Passage to read:
::::
She was the co-coordinator and head teacher of the Hot Glass workshop programme at Van Tetterode Glasobjecten in Amsterdam from 1998 to 2006. In 1999, she led the 2nd International Glass Workshop for Women at Häme Polytechnic/Wetterhof School of Craft and Design, in Nuutajärvi (Finland), where 14 participants from Finland, England, the USA, and Norway and a visiting group from Russia worked alongside sharing ideas, developing outdoor installations. In 2000, Smit was invited to participate at the Lednické Rovne International Glass Symposium, in Slovak Republic

In 2002, Smit was invited to make the "Ledenobject" of the Friends of Modern Glass and selected for an artist residency at North Lands Creative, in Scotland during the following year. Between 2005 and 2012, she was also a board member of the Friends of Modern Glass. During the Glasrijk Tubbergen International Glass Art event in 2013, Smit presented a series of pieces inspired by the solar flares and trees shapes, examining the relationship between shape and deformation in glass. According to the director of the National Glass Museum, Arend-Jan Weijsters, her work becomes strong in the unusual intersection between the simplicity of form and the mysterious appearance.
::::
Supplied entries:
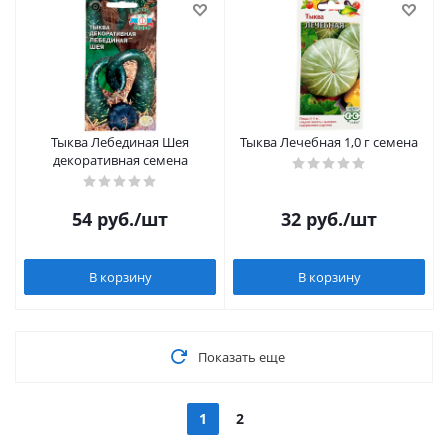
Тыква Лебединая Шея
Тыква Лечебная 1,0 г семена
декоративная семена
54
руб.
/шт
32
руб.
/шт
В корзину
В корзину
Показать еще
1
2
::::
Continue the passage on Smit's career in glass art, picking up after its final sentence.

Since 2016, her work has been selected for the Dutch pavilion during the Salone del Mobile in Milan, curated by Nicole Uniquole. In 2019, she showcased “Swarms” and a series of sculptures in a presentation, which was inspired by the light and colour palette of the master painter Rembrandt van Rijn. The fragile glass birds suggested the movement of large flocks of starlings. She is called la Venini dei Paesi Bassi, which means the Venini of the Low Countries, referring to the famous Venetian glass designer and namesake of the largest glass factory in glass, in Murano. In 2018, Smit presented the Copier Unveiled, a new series for the "Copier Revisited" collection at Royal Leerdam Crystal.

In 2023, Smit installed the "Whirl of life" in the Mauritshuis for its 200th birthday. The installation was commissioned in 2022 by the Friends of the Mauritshuis Foundation and is inspired by the 19th century's paintings of the museum's collection. Located in the atrium, the artwork stands 6 meters high, in the form of a spiral and consists of 233 elements.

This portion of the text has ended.